The subject of civil law consists of two, namely:


a. Person/Natuurlijke Persoon
A person in the subject of civil law is a bearer of rights and obligations occurring from the
moment he is born and ends after he dies. However, if necessary for his sake, even since he
was still in his mother's womb, as long as he was born alive, he was already considered a
subject of law. However, when he was born dead, it was considered never to exist.

b. Legal Entity/Rechtpersoon
Legal entities that are legal subjects, namely the bearers of rights and obligations, are the
state, province, district, Limited Liability Company, Foundation, Waqf, Church, and others.
A society can also be used as a legal entity as long as it meets the conditions specified by law.

Examples of civil law cases.


a. Individual Relationship with Individual
A couple has been married for 1 year and the wife is pregnant with a 5-month-old baby in the
womb. One day her husband had to go out of town because of work. While on the way, the
car that was riding the husband had an accident and died. This causes the property owned by
the husband will be passed on to his son. Although the child has not yet been born, but if
there is a desired interest then the baby in the womb can be said to be the subject of law (in
this case as an heir) provided he is born alive later. So that he can directly inherit the father's
wealth, even though he is still in the womb.

b. Individual Relationship with Legal Entity


Falcon Pictures (Legal Entity) filed a lawsuit against Jefri Nichol (Individual) on February 21
in the South Jakarta District Court.
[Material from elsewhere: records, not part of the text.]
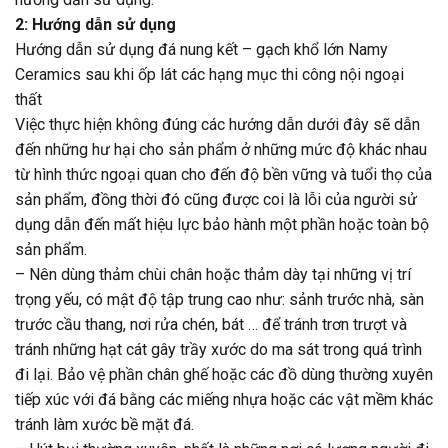
2: Hướng dẫn sử dụng
Hướng dẫn sử dụng đá nung kết – gạch khổ lớn Namy
Ceramics sau khi ốp lát các hạng mục thi công nội ngoại
thất
Việc thực hiện không đúng các hướng dẫn dưới đây sẽ dẫn
đến những hư hại cho sản phẩm ở những mức độ khác nhau
từ hình thức ngoại quan cho đến độ bền vững và tuổi thọ của
sản phẩm, đồng thời đó cũng được coi là lỗi của người sử
dụng dẫn đến mất hiệu lực bảo hành một phần hoặc toàn bộ
sản phẩm.
– Nên dùng thảm chùi chân hoặc thảm dày tại những vị trí
trọng yếu, có mật độ tập trung cao như: sảnh trước nhà, sàn
trước cầu thang, nơi rửa chén, bát … để tránh trơn trượt và
tránh những hạt cát gây trầy xước do ma sát trong quá trình
đi lại. Bảo vệ phần chân ghế hoặc các đồ dùng thường xuyên
tiếp xúc với đá bằng các miếng nhựa hoặc các vật mềm khác
tránh làm xước bề mặt đá.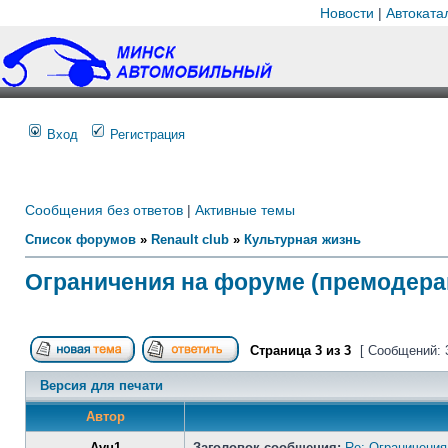
Новости
|
Автоката
Вход
Регистрация
Сообщения без ответов
|
Активные темы
Список форумов
»
Renault club
»
Культурная жизнь
Ограничения на форуме (премодера
Страница
3
из
3
[ Сообщений: 
Версия для печати
Автор
Avu1
Заголовок сообщения:
Re: Ограничения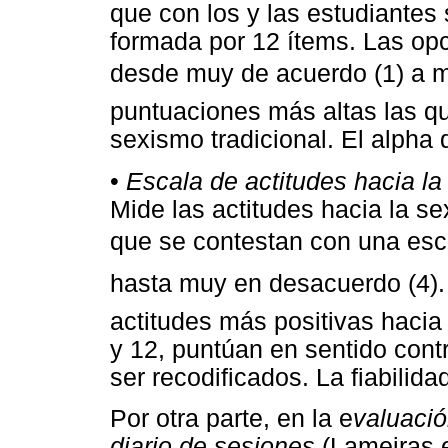
que con los y las estudiantes 
formada por 12 ítems. Las opc
desde muy de acuerdo (1) a 
puntuaciones más altas las q
sexismo tradicional. El alpha
•
Escala de actitudes hacia la
Mide las actitudes hacia la s
que se contestan con una esca
hasta muy en desacuerdo (4)
actitudes más positivas hacia 
y 12, puntúan en sentido contr
ser recodificados. La fiabilida
Por otra parte, en la e
valuació
diario de sesiones
(Lameiras e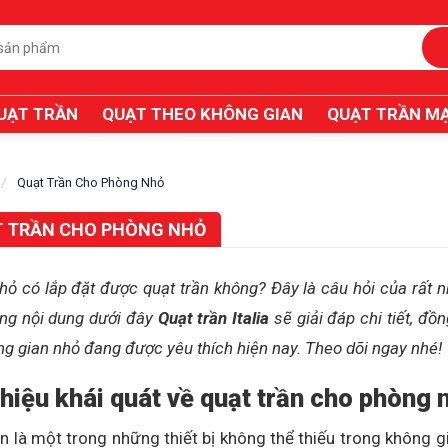
UẠT TRẦN
QUẠT THEO KHÔNG GIAN
QUẠT TRẦN MẠ
Quạt Trần Cho Phòng Nhỏ
 TRẦN CHO PHÒNG NHỎ
hỏ có lắp đặt được quạt trần không? Đây là câu hỏi của rất
ong nội dung dưới đây
Quạt trần Italia
sẽ giải đáp chi tiết, đồ
g gian nhỏ đang được yêu thích hiện nay. Theo dõi ngay nhé!
thiệu khái quát về quạt trần cho phòng 
n là một trong những thiết bị không thể thiếu trong không g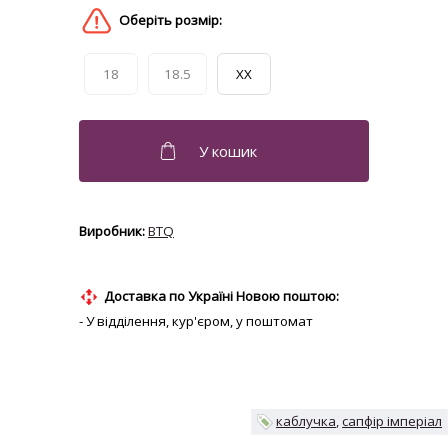
18
18.5
XX
BTQ
Доставка по Україні Новою поштою:
- У відділення, кур'єром, у поштомат
каблучка
сапфір імперіал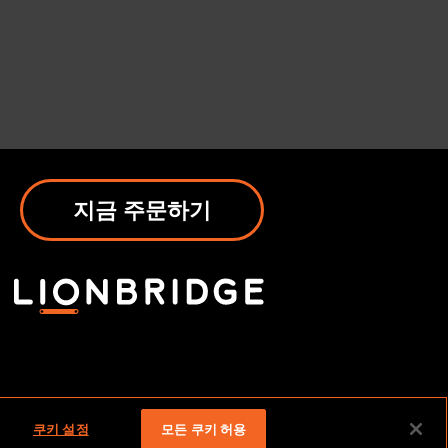
지금 주문하기
쿠키 설정
모든 쿠키 허용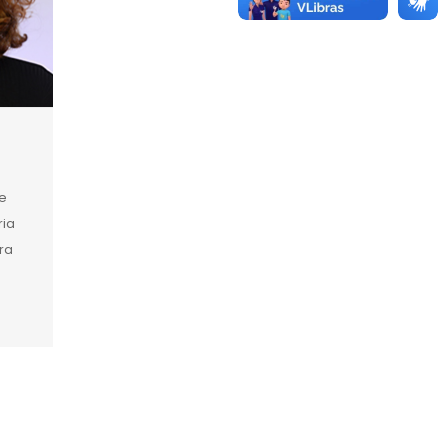
e
ria
ira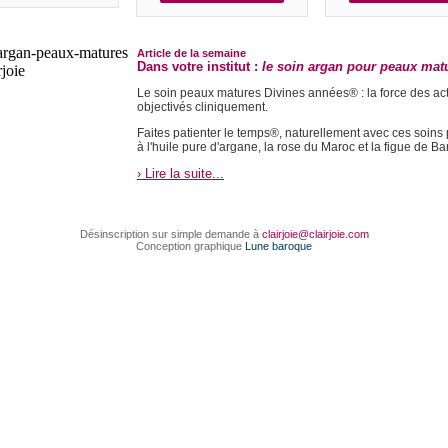
Article de la semaine
Dans votre institut :
le soin argan pour peaux mat
Le soin peaux matures Divines années® : la force des act
objectivés cliniquement.
Faites patienter le temps®, naturellement avec ces soins
à l'huile pure d'argane, la rose du Maroc et la figue de Ba
› Lire la suite...
Désinscription sur simple demande à
clairjoie@clairjoie.com
Conception graphique
Lune baroque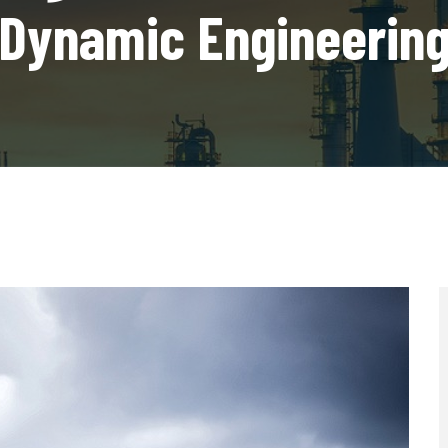
Dynamic Engineerin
Jefri along with two other defendants are alleged to have
committed acts of default since June 1, 2019. This civil case is an example of a case
involving legal subjects in the form of Individuals with Legal Entities.

c. Relationship of Legal Entity with Legal Entity


Prada S.A Brand Dispute Case (Legal Entity) with PT. Manggala Putra Angkasa (Legal
Entity). A brand or logo is a sign in the form of images, names, words, letters, numbers, color
arrangements or combinations of these elements that have differentiating power and are used
in the trading activities of goods and services. This civil case is an example of a case
involving legal subjects in the form of Legal Entities with Legal Entities.

2. What are Good Faith Principle and Personality Principle? Explain further!
a. Good Faith Principle is a principle in civil law that states that the parties involved in civil
matters must solve the problem based on firm trust or belief or good will from the parties.
This principle of good faith itself is divided into two kinds, namely good faith and absolute
good faith. In good faith one pays attention to the real attitudes and behaviors of the subject.
But in absolute good faith judgment lies in common sense and fairness and an objective
measure is made to assess the circumstances (impartial judgment) according to objective
norms. This principle of good faith is usually widely used in contract civil law. Where the
creditor and debtor must carry out the substance of the contract based on firm trust or
confidence or good will from the parties.

b. Personality Principle is a principle that specifies that a person who will perform and/or
make a contract or agreement is for the sole benefit of individuals only and that the
agreements made by the parties apply only to those who make them. However, this provision
has an exception, that a person may enter into an agreement/ contract for the benefit of a third
party, with a specified condition. Thus, in the covenant it not only arranges the covenant for
oneself, but also for the benefit of its heirs and for those who acquire the rights thereees. This
personality principle is usually widely used in contract civil law.